Threads are a scheduling model that delegates to the OS scheduler. Async style provides a primitive for creating a custom scheduler but is not a scheduler per se.
To use a custom scheduler you must first disable the existing schedulers your code is using by default for both execution and I/O. That means no OS scheduling. Thread-per-core architectures with static allocation and direct userspace I/O is the idiomatic way to do this regardless of programming language.
Optimal scheduling is a profoundly intractable problem -- it is AI-Complete. A generic scheduler is always going to be deeply suboptimal because a remotely decent schedule isn't practically computable in real systems. A more optimal scheduler must continuously rewrite the selection and ordering of thousands of concurrent operations in real-time.

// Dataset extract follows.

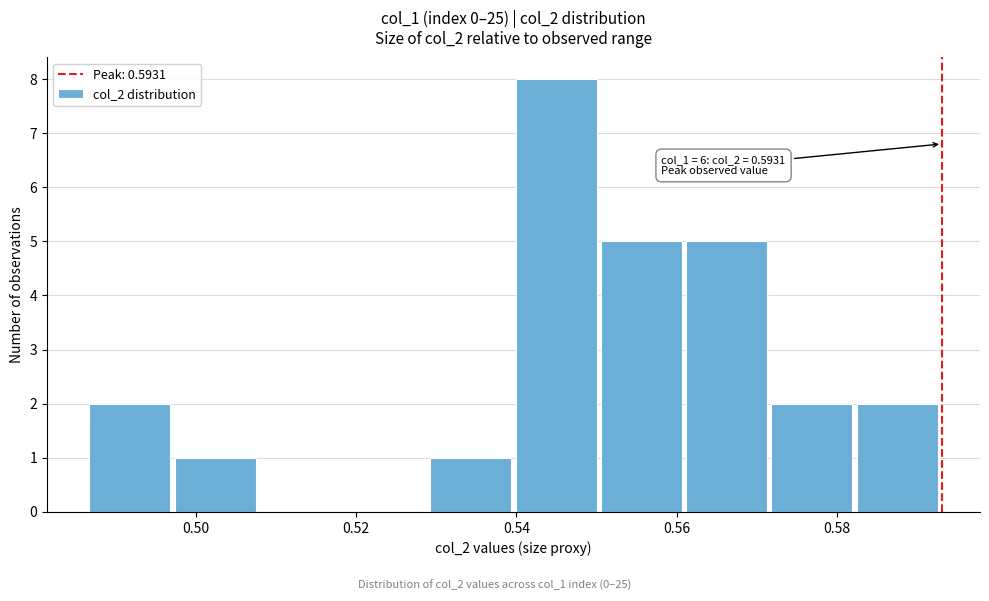

Which range on the x-axis has the tallest bar?

0.540 to 0.550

Importantly, this dynamic schedule rewriting is based on a model that can see across all operations globally and accurately predict both future operations that haven't happened yet and any ordering dependencies between current and future operations. A modern system can handle tens of millions of these operations per second, so the scheduling needs to be efficient.
A generic scheduler has to allow for almost arbitrary operation graphs and behavior. However, if you are writing e.g. a database engine, you have almost the entire context of how operations relate to each other both concurrently and across time. The design of a somewhat optimal scheduler that only understands your code becomes computationally feasible. It isn't trivial -- scheduler design is properly difficult -- but you build it using async style.
That’s not what I asked.
I'm going to hop in and say this would be a good exercise for you, instead. The industry has, in general, decided upon stackless threads and other async systems.
What does "I/O optimized scheduling" look like to you, and does it end up with the same sort of compiler hints, like "async / await"? Or is it different?